Smartphone thieves suffered a setback Wednesday when new laws took effect requiring all smartphones sold in California to come with an opt-out "kill switch," which slashes the phone's value if stolen and resold on the black market.

The legislation is the first of its kind to require that users be prompted during phone setup to enable the kill switch, which lets users "brick" their phones remotely when it is lost or stolen. And because phone manufacturers have said they won't be selling phones specific to California or Minnesota, it's essentially a nationwide change.

The laws are new. But smartphone thieves have already been suffering since last September, when Apple started making Activation Lock, its kill switch, opt-out on all phones running iOS 8. (Activation Lock was introduced as opt-in in 2013 with iOS 7.) Smartphone users have been able to remotely wipe and secure their devices for years, but few actually did, so thieves were willing to take their chances in pursuit of nabbing an unsecured phone. But the more phones that come out of the box with an opt-out kill switch, the lower a thief's chances of profit are -- leading to, in theory, the thefts disappearing altogether.

That dynamic may already be taking place. Smartphone thefts dropped to 2.1 million in 2014 from 3.1 million in 2013, a 32% decline, according to a new Consumer Reports study.

Apple was the first to proactively make the change to an opt-out kill switch when it introduced the iPhone 6 in September. Android's Lollipop operating system added a kill switch in October but left it as opt-in, which was helpful for informed users but did little to deter thieves, who operate based on odds. In the March Lollipop 5.1 release, it added Device Protection, which requires signing into the last-used Google account after a phone is wiped, though the feature could take a long time to reach all Android devices.

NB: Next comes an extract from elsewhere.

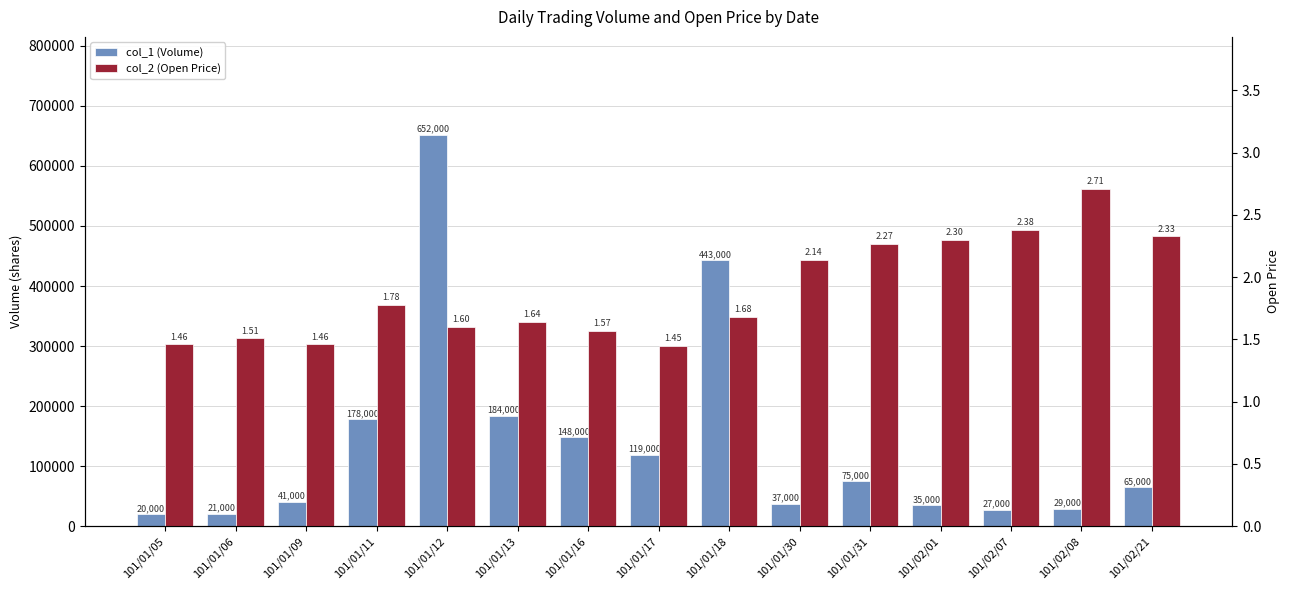

What value does the col_1 (Volume) series have at 101/01/16?

148000.0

San Francisco District Attorney George Gascon, along with other prosecutors like New York Attorney General Eric Schneiderman, has led the charge against companies that he said dragged their feet on making the technology opt-out. California State Senator Mark Leno authored SB 962, which was signed last year. Minnesota has a similar law taking effect Wednesday, but it does not require that the kill switch be opt-out.

"These companies had ample opportunity to implement this technology voluntarily, and on an opt-out basis," Gascon said in a statement Wednesday. "Unfortunately, they responded to the surge in robberies with rhetoric, and when it became clear that the safety of their customers wasn’t driving their decision making it was evident that we needed to act."

"We’re already witnessing a worldwide reduction in smartphone robberies following the limited implementation of this technology," Gascon added. "As this technology is implemented ubiquitously, and as older phones are slowly phased out, I expect this epidemic to become a thing of the past."